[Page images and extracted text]
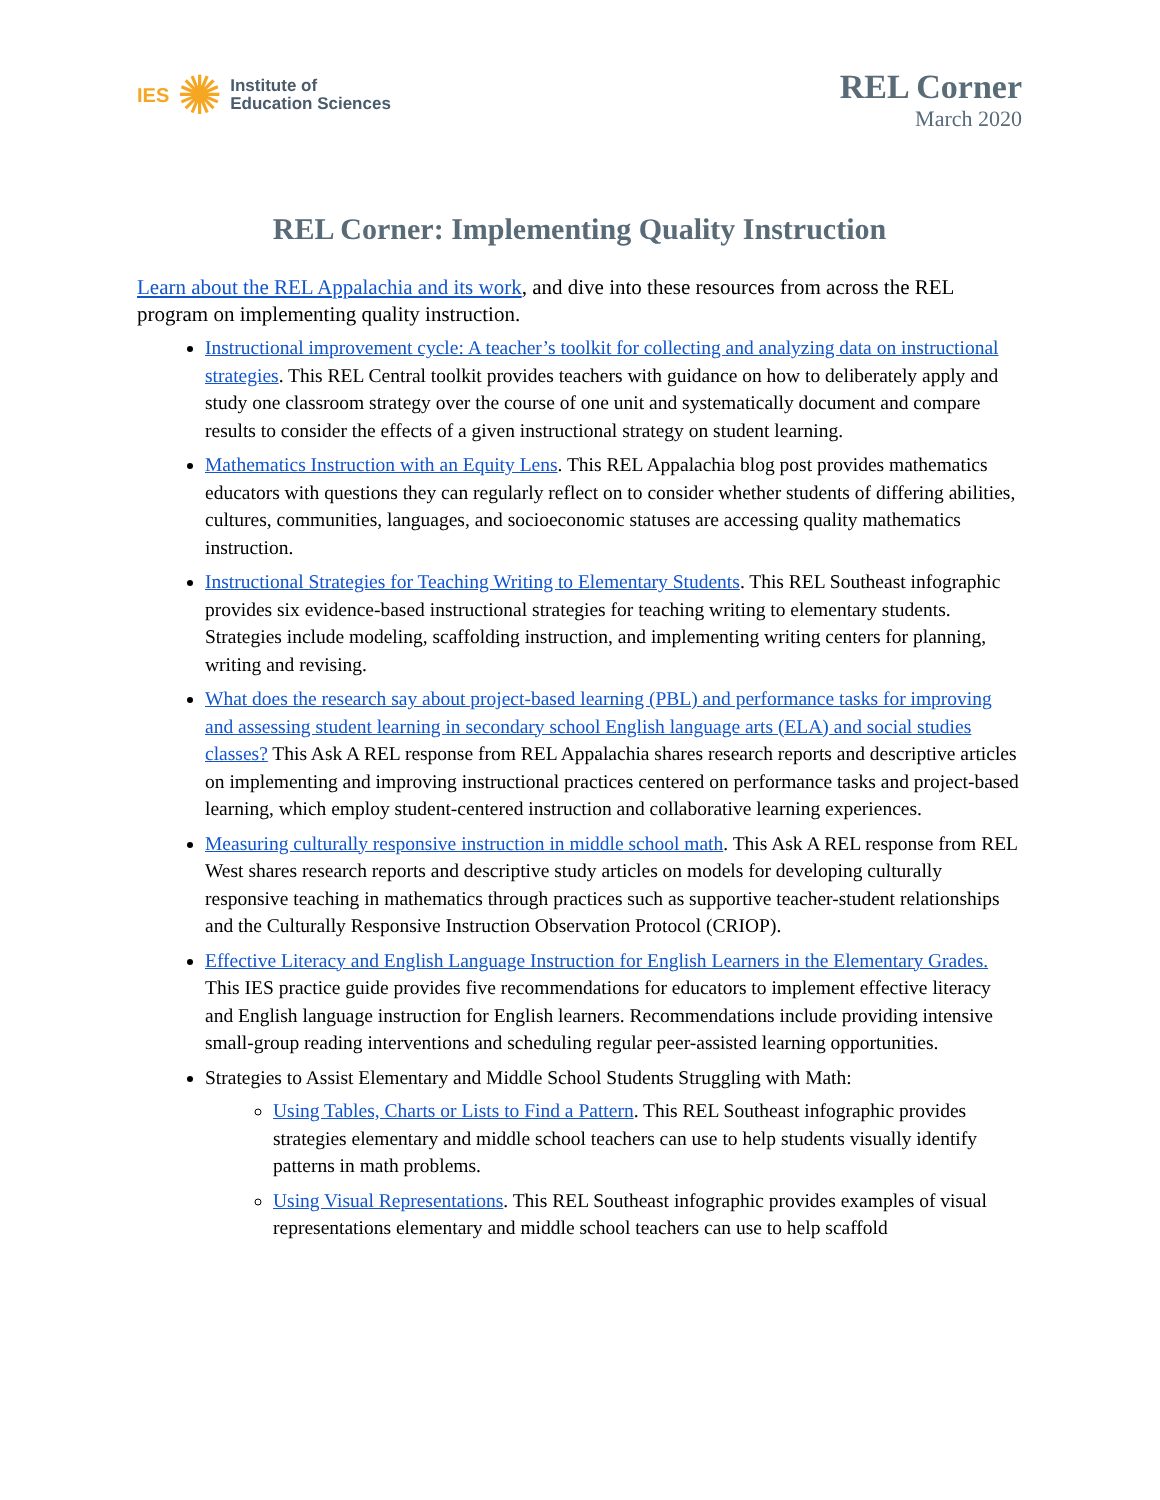IES ✺ Institute of
Education Sciences
REL Corner
March 2020
REL Corner: Implementing Quality Instruction
Learn about the REL Appalachia and its work, and dive into these resources from across the REL program on implementing quality instruction.
Instructional improvement cycle: A teacher’s toolkit for collecting and analyzing data on instructional strategies. This REL Central toolkit provides teachers with guidance on how to deliberately apply and study one classroom strategy over the course of one unit and systematically document and compare results to consider the effects of a given instructional strategy on student learning.
Mathematics Instruction with an Equity Lens. This REL Appalachia blog post provides mathematics educators with questions they can regularly reflect on to consider whether students of differing abilities, cultures, communities, languages, and socioeconomic statuses are accessing quality mathematics instruction.
Instructional Strategies for Teaching Writing to Elementary Students. This REL Southeast infographic provides six evidence-based instructional strategies for teaching writing to elementary students. Strategies include modeling, scaffolding instruction, and implementing writing centers for planning, writing and revising.
What does the research say about project-based learning (PBL) and performance tasks for improving and assessing student learning in secondary school English language arts (ELA) and social studies classes? This Ask A REL response from REL Appalachia shares research reports and descriptive articles on implementing and improving instructional practices centered on performance tasks and project-based learning, which employ student-centered instruction and collaborative learning experiences.
Measuring culturally responsive instruction in middle school math. This Ask A REL response from REL West shares research reports and descriptive study articles on models for developing culturally responsive teaching in mathematics through practices such as supportive teacher-student relationships and the Culturally Responsive Instruction Observation Protocol (CRIOP).
Effective Literacy and English Language Instruction for English Learners in the Elementary Grades. This IES practice guide provides five recommendations for educators to implement effective literacy and English language instruction for English learners. Recommendations include providing intensive small-group reading interventions and scheduling regular peer-assisted learning opportunities.
Strategies to Assist Elementary and Middle School Students Struggling with Math:
Using Tables, Charts or Lists to Find a Pattern. This REL Southeast infographic provides strategies elementary and middle school teachers can use to help students visually identify patterns in math problems.
Using Visual Representations. This REL Southeast infographic provides examples of visual representations elementary and middle school teachers can use to help scaffold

■ Required work ■
Set down again, word for word, the stretch of records from the line with "Education Sciences" to the line with "Learn about the", both of those lines included.

■ The completed task ■
Education Sciences
REL Corner
March 2020
REL Corner: Implementing Quality Instruction
Learn about the REL Appalachia and its work, and dive into these resources from across the REL program on implementing quality instruction.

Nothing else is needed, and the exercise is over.